» **Supplied material**:
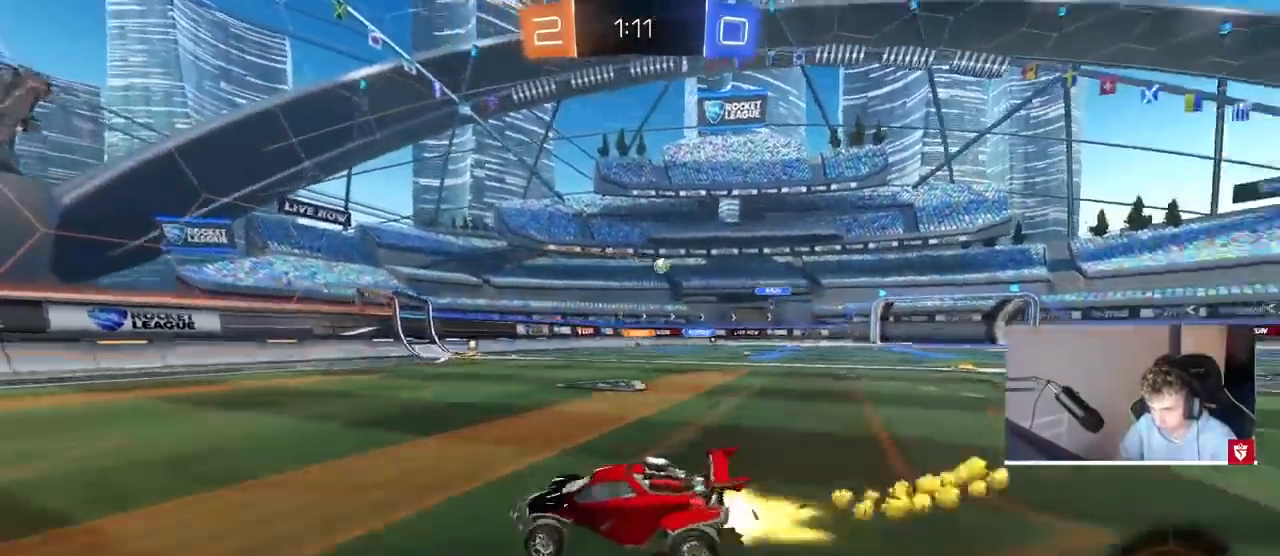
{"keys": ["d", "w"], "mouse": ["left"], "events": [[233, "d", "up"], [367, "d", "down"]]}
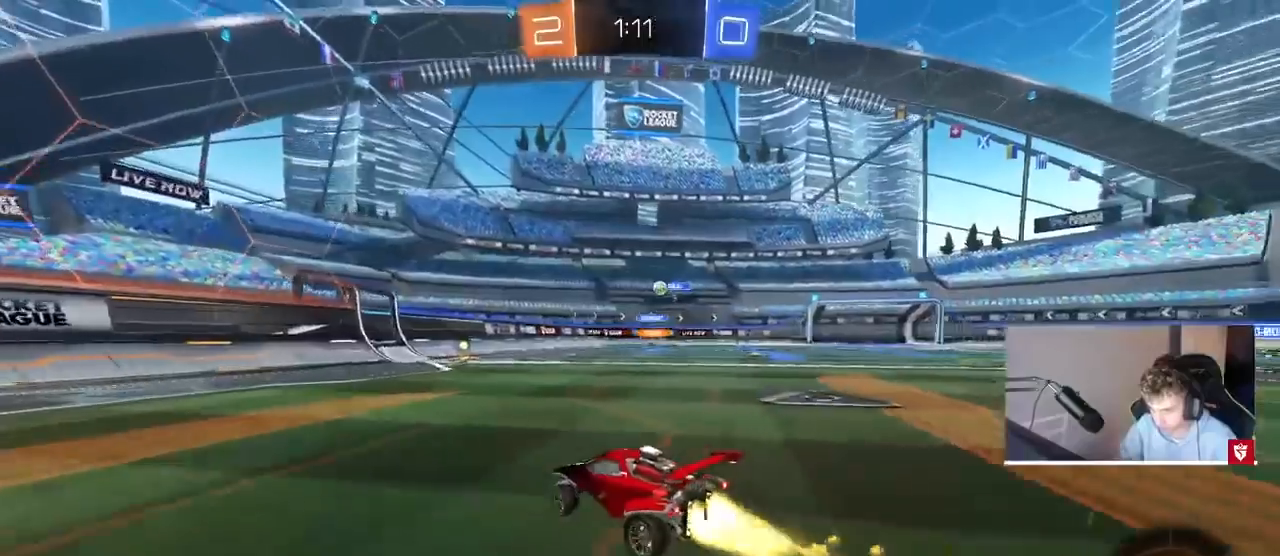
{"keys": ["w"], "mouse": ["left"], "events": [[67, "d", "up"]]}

--

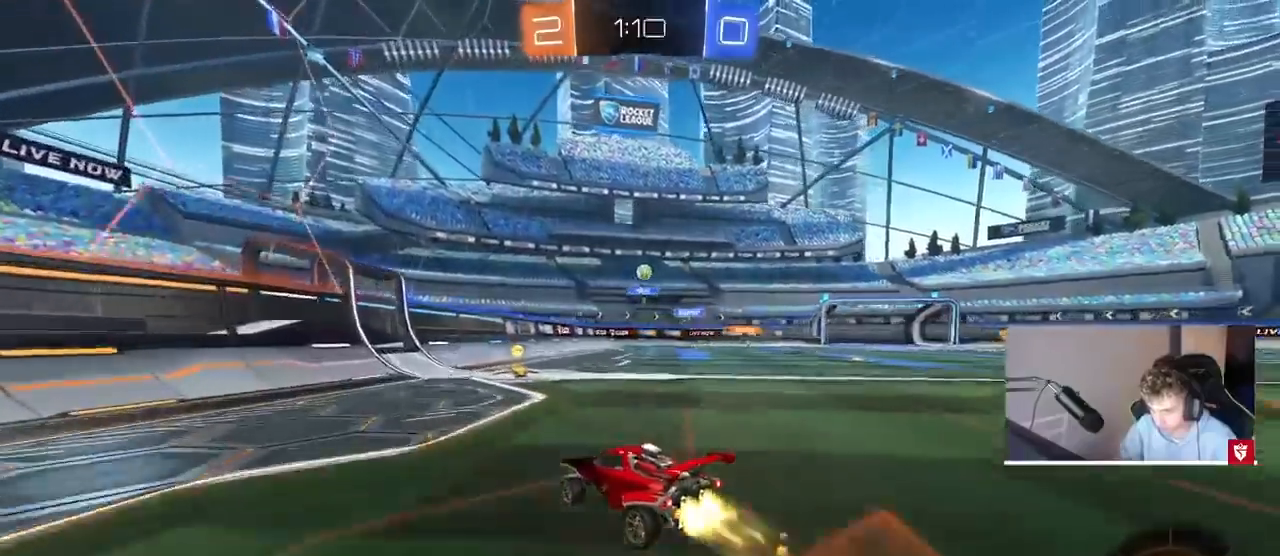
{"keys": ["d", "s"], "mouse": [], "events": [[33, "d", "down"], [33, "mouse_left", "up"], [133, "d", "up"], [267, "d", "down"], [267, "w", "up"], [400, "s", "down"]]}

* * *

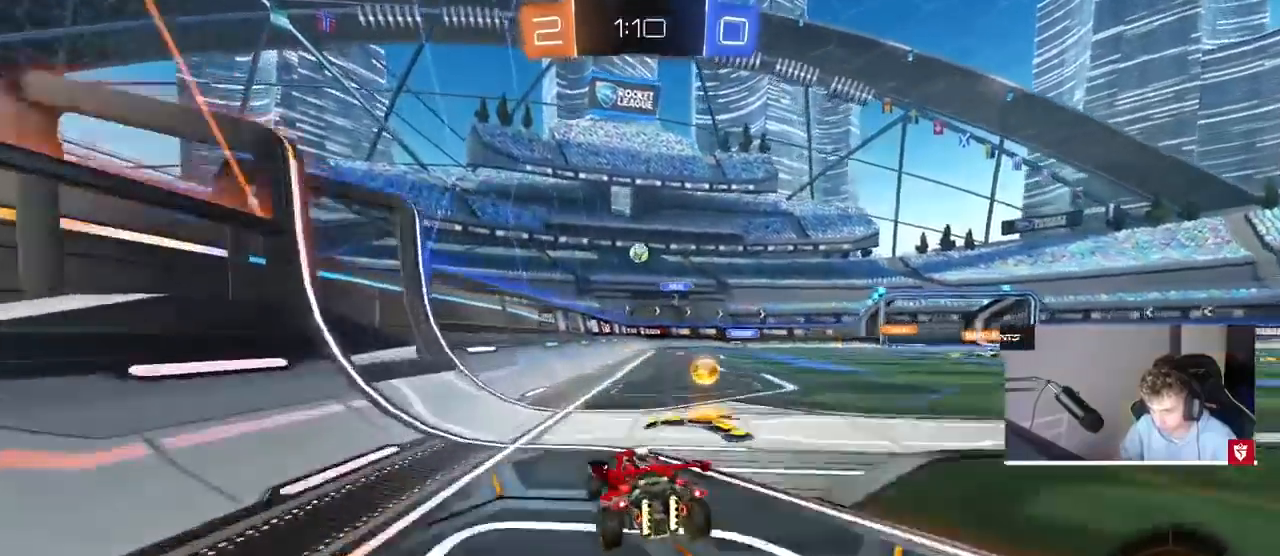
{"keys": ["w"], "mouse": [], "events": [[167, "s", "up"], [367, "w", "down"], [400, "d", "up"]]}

» **Exercise aim**:
Work out how many lines in the records above contain the word "down", and give only that number.

» **Solution for this exercise**:
3